だが、いのりは気絶している。集は右手に長剣を握っている。
「なっ、何だよあれ?」
その瞬間、俺の右腕が光に包まれる。
「うっ.....一体、これは?はっ.....!?」
俺の右手の中に持ち手が金属の結晶で作られており、その先にのびる長身の刃。まるで処刑剣のような姿である。

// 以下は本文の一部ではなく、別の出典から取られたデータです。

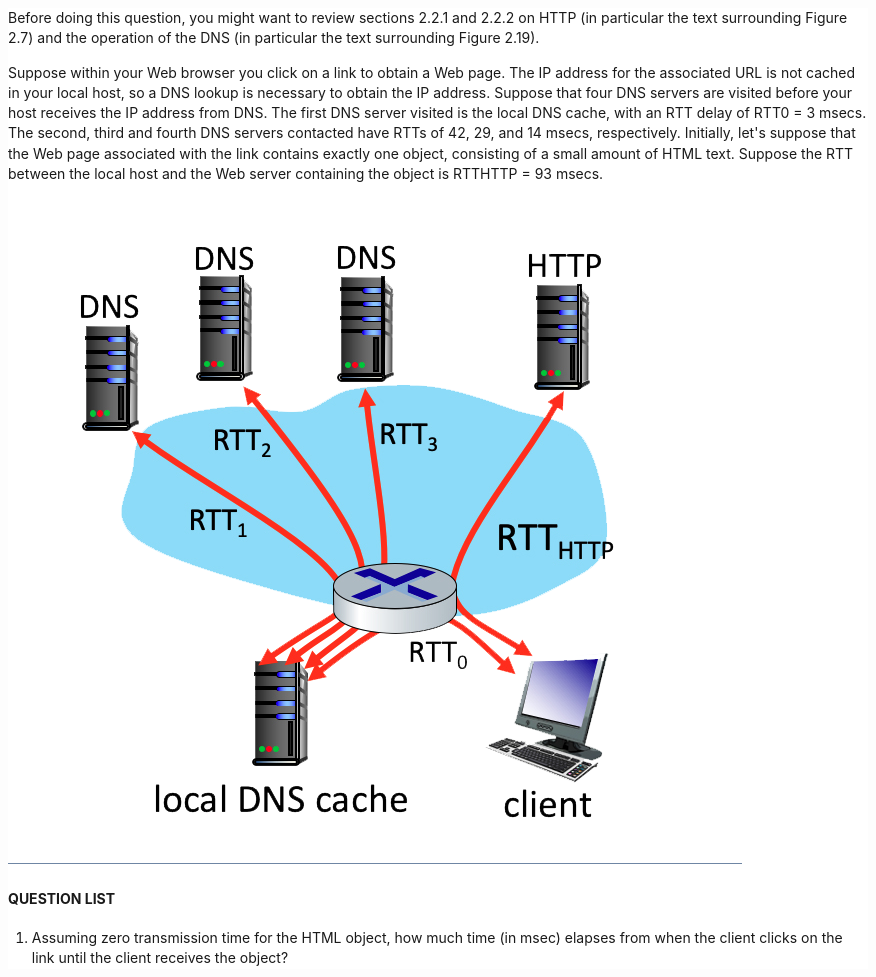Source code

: Before doing this question, you might want to review sections 2.2.1 and 2.2.2 on HTTP (in particular the text surrounding Figure 2.7) and the operation of the DNS (in particular the text surrounding Figure 2.19).

Suppose within your Web browser you click on a link to obtain a Web page. The IP address for the associated URL is not cached in your local host, so a DNS lookup is necessary to obtain the IP address. Suppose that four DNS servers are visited before your host receives the IP address from DNS. The first DNS server visited is the local DNS cache, with an RTT delay of RTT0 = 3 msecs. The second, third and fourth DNS servers contacted have RTTs of 42, 29, and 14 msecs, respectively. Initially, let's suppose that the Web page associated with the link contains exactly one object, consisting of a small amount of HTML text. Suppose the RTT between the local host and the Web server containing the object is RTTHTTP = 93 msecs.

![Untitled](img/interactive1/Untitled%2010.png)

#### **QUESTION LIST**

1. Assuming zero transmission time for the HTML object, how much time (in msec) elapses from when the client clicks on the link until the client receives the object?
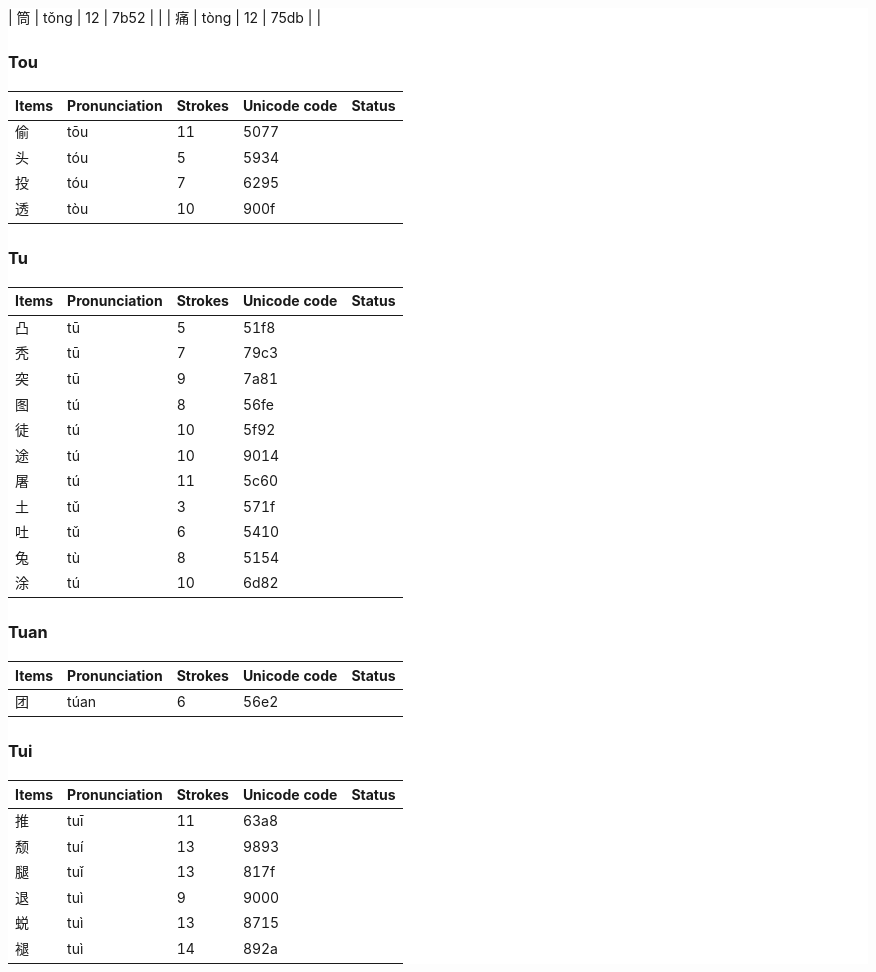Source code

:| 筒 | tǒng | 12 | 7b52 |  |
| 痛 | tòng | 12 | 75db |  |

### Tou

| Items | Pronunciation | Strokes | Unicode code | Status |
| :---------------- | :---------- | :---------- | :---------- | :---------- |
| 偷 | tōu | 11 | 5077 |  |
| 头 | tóu | 5 | 5934 |  |
| 投 | tóu | 7 | 6295 |  |
| 透 | tòu | 10 | 900f |  |

### Tu

| Items | Pronunciation | Strokes | Unicode code | Status |
| :---------------- | :---------- | :---------- | :---------- | :---------- |
| 凸 | tū | 5 | 51f8 |  |
| 秃 | tū | 7 | 79c3 |  |
| 突 | tū | 9 | 7a81 |  |
| 图 | tú | 8 | 56fe |  |
| 徒 | tú | 10 | 5f92 |  |
| 途 | tú | 10 | 9014 |  |
| 屠 | tú | 11 | 5c60 |  |
| 土 | tǔ | 3 | 571f |  |
| 吐 | tǔ | 6 | 5410 |  |
| 兔 | tù | 8 | 5154 |  |
| 涂 | tú | 10 | 6d82 |  |

### Tuan

| Items | Pronunciation | Strokes | Unicode code | Status |
| :---------------- | :---------- | :---------- | :---------- | :---------- |
| 团 | túan | 6 | 56e2 |  |

### Tui

| Items | Pronunciation | Strokes | Unicode code | Status |
| :---------------- | :---------- | :---------- | :---------- | :---------- |
| 推 | tuī | 11 | 63a8 |  |
| 颓 | tuí | 13 | 9893 |  |
| 腿 | tuǐ | 13 | 817f |  |
| 退 | tuì | 9 | 9000 |  |
| 蜕 | tuì | 13 | 8715 |  |
| 褪 | tuì | 14 | 892a |  |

驚きはそれだけではなかった。俺の右腕は普通の人間の右腕に戻っていたのだ。
「まっ、待って....」
集の声がするととにミサイルがこちらに飛んでくる。
「マジかよ!?」
そのミサイルごとブった切る。
「ああぁぁああぁぁああぁっ!!!」
向こうを見ると集はエンドレイブへ向かい剣を振り下ろす。
エンドレイブは剣で斬られ爆発する。
もう一体のエンドレイブがミサイルを集に向けて打つ。
「うっ、うわあああ!!」
「集、伏せろぉぉぉ!!」
集は伏せるどころか紋章を踏み台にして、空中に逃げる。
ーーまぁ、充分だ。
処刑剣を一振り.....処刑剣から斬撃が放たれミサイルが全て爆発する。
「これで、終わりだ!!」
処刑剣でエンドレイブを一突きで突き刺す。
激しい爆発音。
「いのりさん!」
「大丈夫か、集、いのり?」
集の剣と俺の剣が姿を消す。
「....なん、なんだ。剣が....戻った....!?」
「とりあえず、大丈夫みたいだな」
ふぅーっ、一息つくといつのまにか俺の右腕は金属の結晶に戻っていた。
「戻っちまった」
『オウマ シュウ!とそこにいる奴!15秒やる。いのりを回収して離脱しろ』
これが、俺の.....いや、俺たちの物語の始まりだ。